# Excerpt:
====================
Keller v. State

Annotate this Case

75 Wis. 2d 502 (1977)

249 N.W.2d 773

KELLER, Plaintiff in error, v. STATE, Defendant in error.

No. 75-843-CR.

Supreme Court of Wisconsin.

Argued January 5, 1977.

Decided February 1, 1977.

*503 For the plaintiff in error there was a brief and oral argument by Howard B. Eisenberg, state public defender.

For the defendant in error the cause was argued by David J. Becker, assistant attorney general, with whom on the brief was Bronson C. La Follette, attorney general.

CONNOR T. HANSEN, J.

In this case, the defendant, in his sec. 974.06, Stats., motion and now on appeal, claims he was denied his constitutional right to legal counsel at his trial. The trial judge denied the motion without an evidentiary hearing. At oral argument, on appeal, the defendant emphasized that the relief sought was a remand to the trial court for such a hearing.

The allegations in the petition of the defendant in support of his postconviction motion are as follows:

"I know that I was not represented by counsel at trial and that I did not want to go to trial without being represented by an attorney and that I did not waive my right to be represented by counsel at trial."

In addition, the defendant, in the postconviction motion documents, stated:

". . . I have not attached any affidavits or other supporting *504 evidence because: The basis for this motion is adequately supported by the record herein."

The allegations are conclusory in nature and present no evidentiary proof in support of the postconviction motion. Generally, allegations such as contained in the instant petition would not require the trial court to accord the defendant an evidentiary hearing.[1] We know of no reason why a petition for postconviction relief should not be supported by proper affidavit, setting forth evidentiary proof and additional facts.
====================
Collected data:
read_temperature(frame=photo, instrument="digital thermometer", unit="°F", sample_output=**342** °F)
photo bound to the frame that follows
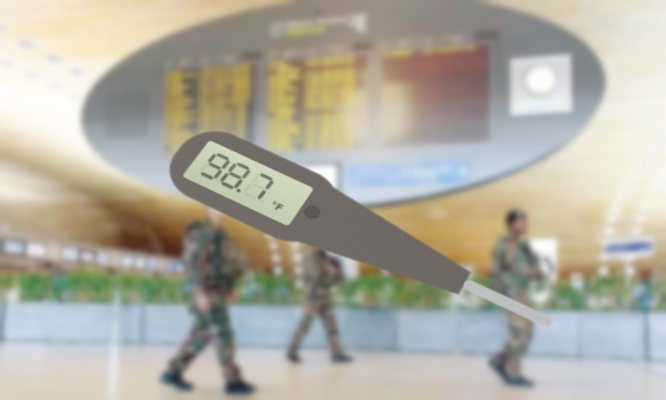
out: **98.7** °F
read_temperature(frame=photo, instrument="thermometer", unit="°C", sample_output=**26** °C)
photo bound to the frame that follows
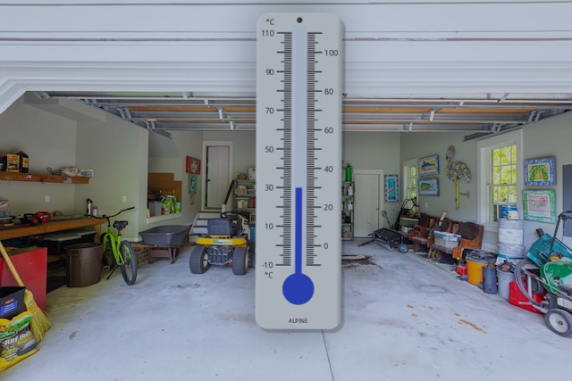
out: **30** °C
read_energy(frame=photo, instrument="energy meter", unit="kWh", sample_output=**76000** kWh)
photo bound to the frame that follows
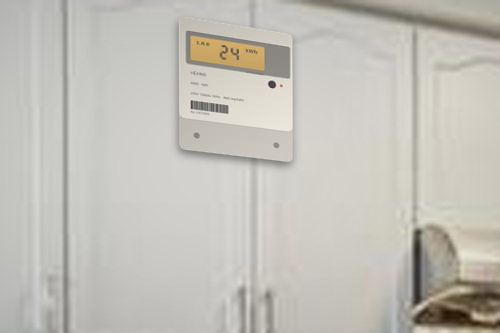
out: **24** kWh
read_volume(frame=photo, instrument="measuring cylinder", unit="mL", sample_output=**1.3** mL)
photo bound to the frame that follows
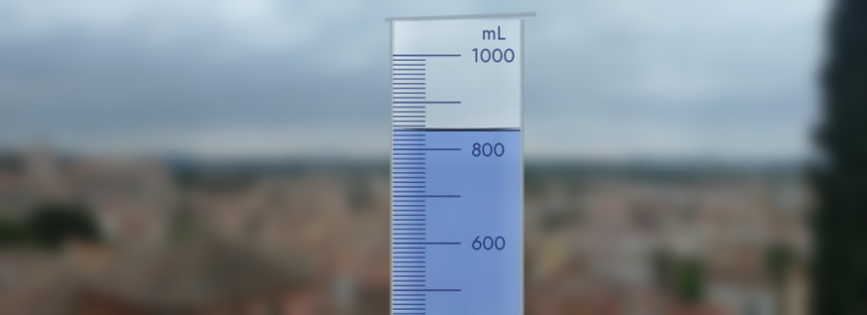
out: **840** mL
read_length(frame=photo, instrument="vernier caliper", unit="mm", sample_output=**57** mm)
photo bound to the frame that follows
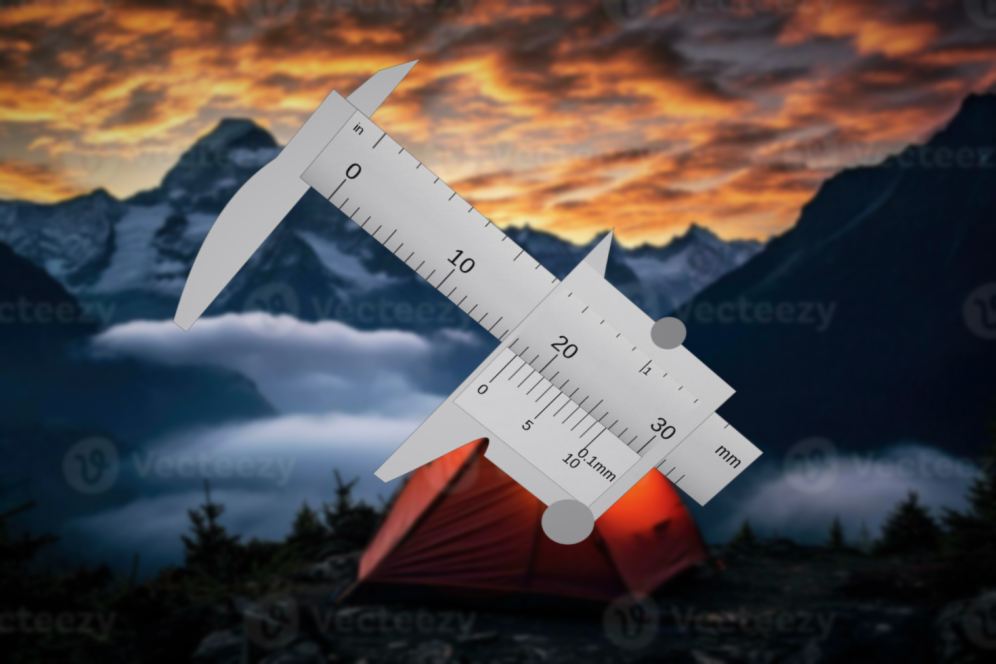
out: **17.8** mm
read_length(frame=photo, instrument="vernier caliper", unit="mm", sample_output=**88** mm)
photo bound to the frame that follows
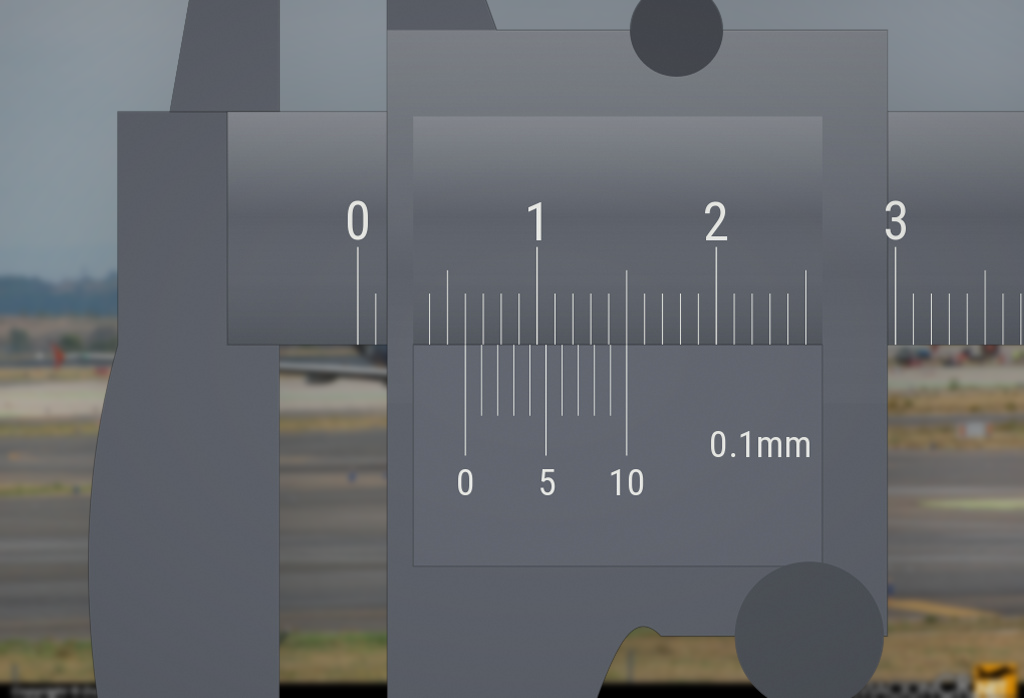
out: **6.0** mm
====================
Reproduce the court opinion word for word between "Annotate this Case" and "January 5, 1977.", inclusive. The records were gathered from a different source than the court opinion.

# Written answer:
Annotate this Case

75 Wis. 2d 502 (1977)

249 N.W.2d 773

KELLER, Plaintiff in error, v. STATE, Defendant in error.

No. 75-843-CR.

Supreme Court of Wisconsin.

Argued January 5, 1977.